Provided data:
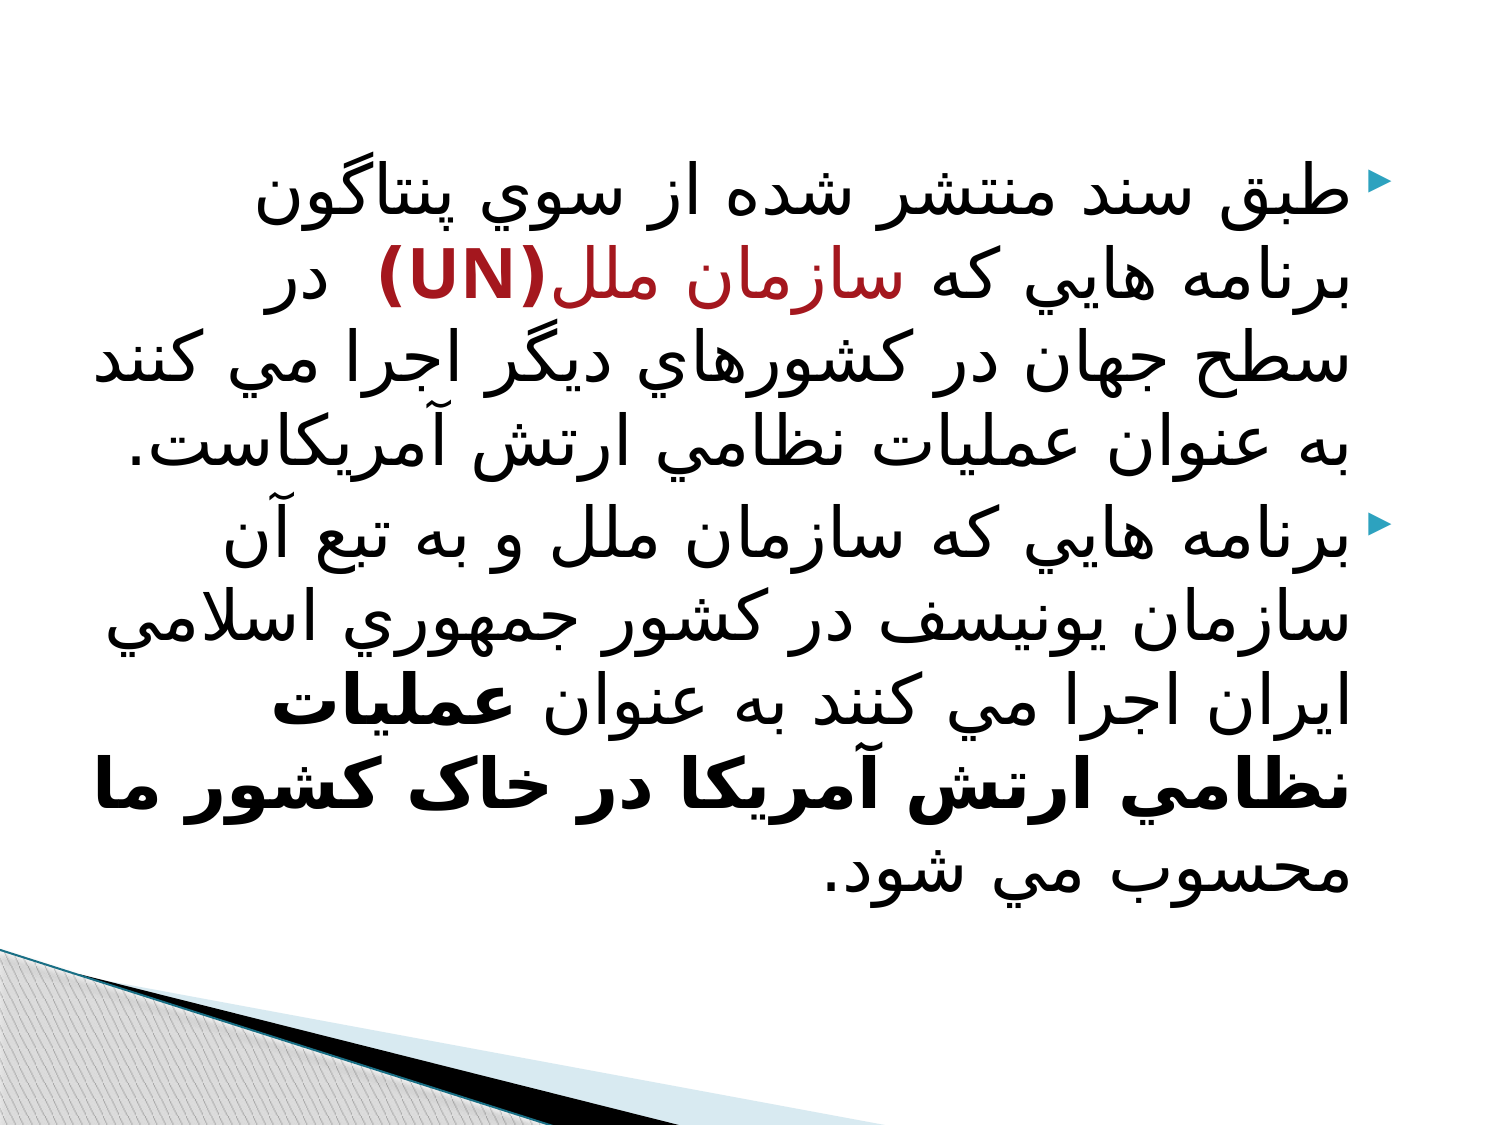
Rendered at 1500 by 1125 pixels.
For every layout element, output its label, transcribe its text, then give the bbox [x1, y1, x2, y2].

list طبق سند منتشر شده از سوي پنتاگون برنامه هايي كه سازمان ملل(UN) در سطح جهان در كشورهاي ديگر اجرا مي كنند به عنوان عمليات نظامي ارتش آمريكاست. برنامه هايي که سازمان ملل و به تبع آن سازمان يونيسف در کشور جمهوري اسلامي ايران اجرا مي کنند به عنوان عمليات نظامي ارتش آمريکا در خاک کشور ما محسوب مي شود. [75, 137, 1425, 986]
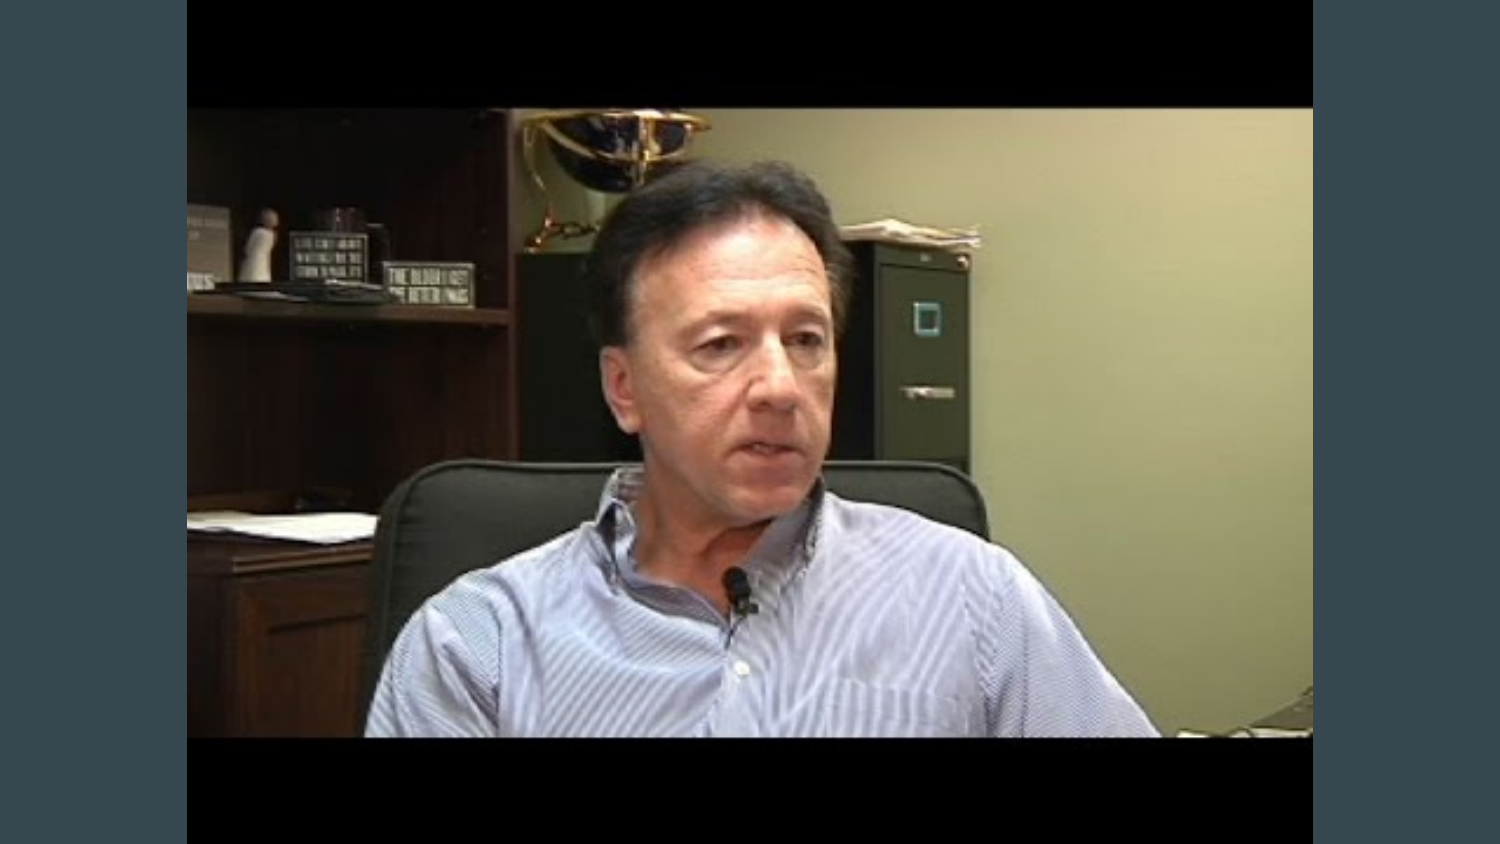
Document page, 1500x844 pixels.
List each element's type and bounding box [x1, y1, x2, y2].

==

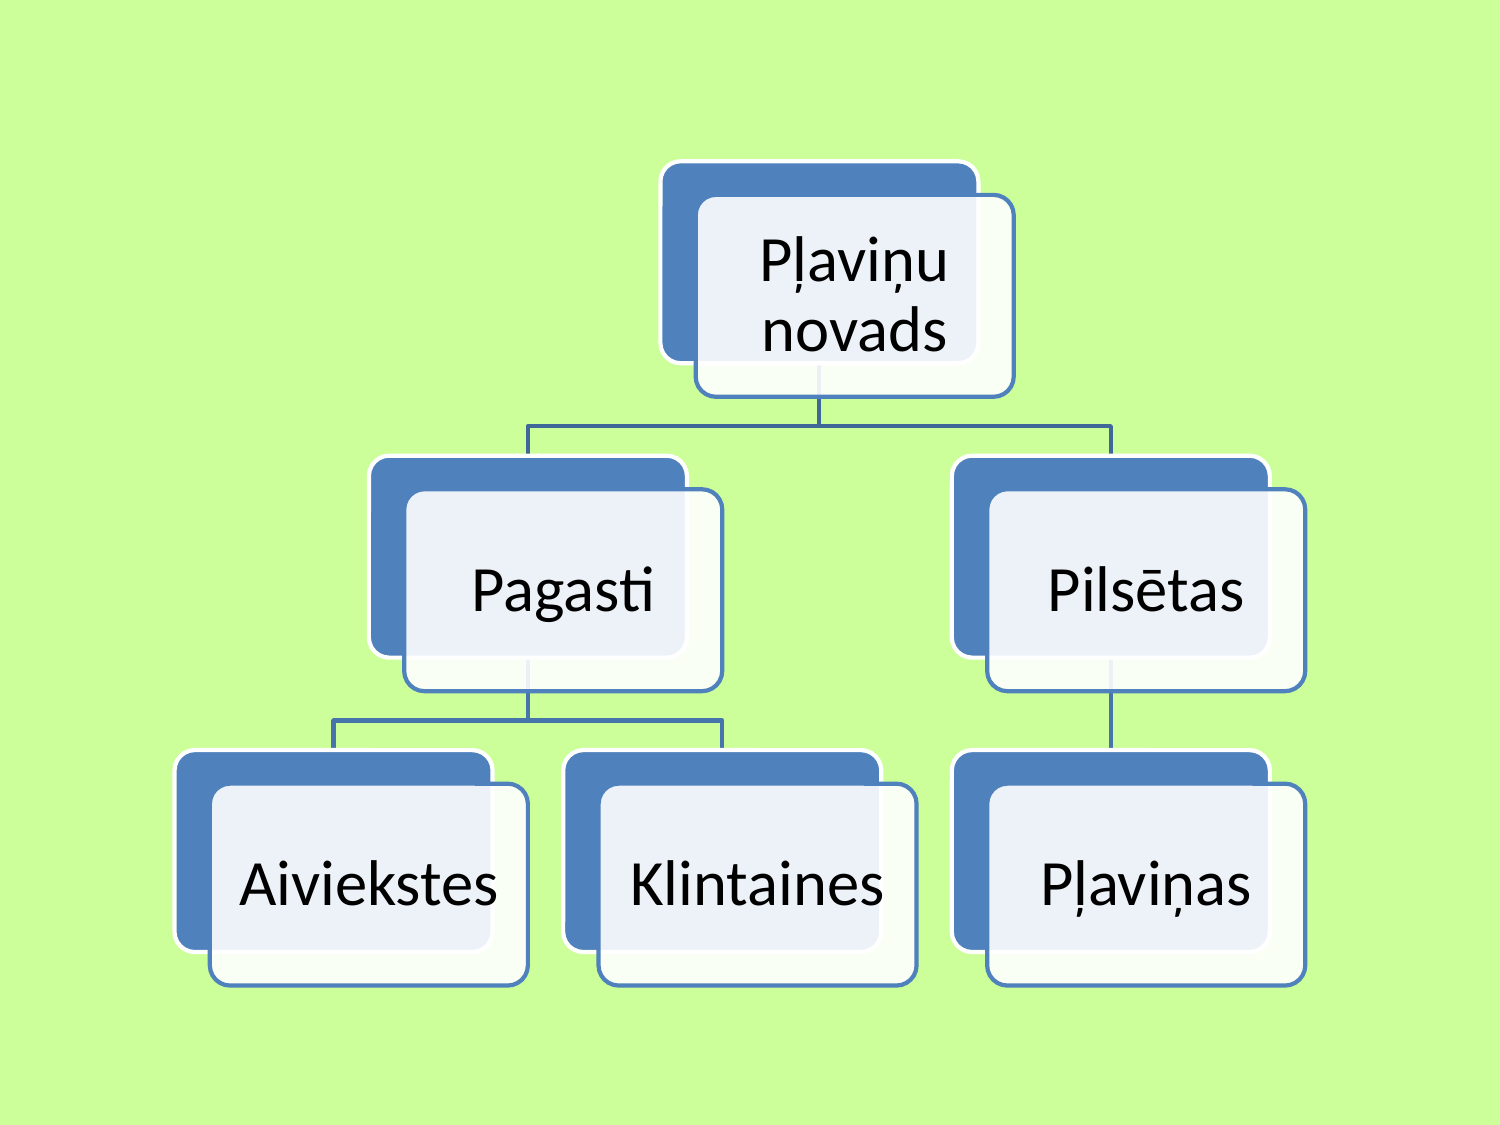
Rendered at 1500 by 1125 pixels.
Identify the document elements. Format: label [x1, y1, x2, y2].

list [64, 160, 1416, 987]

Exercise details:
Within the listing above, give again exactly every line from the line with "Document page, 1500x844 pixels." through the line with "List each element's", both included, and no other line.

Output of the exercise:
Document page, 1500x844 pixels.
List each element's type and bounding box [x1, y1, x2, y2].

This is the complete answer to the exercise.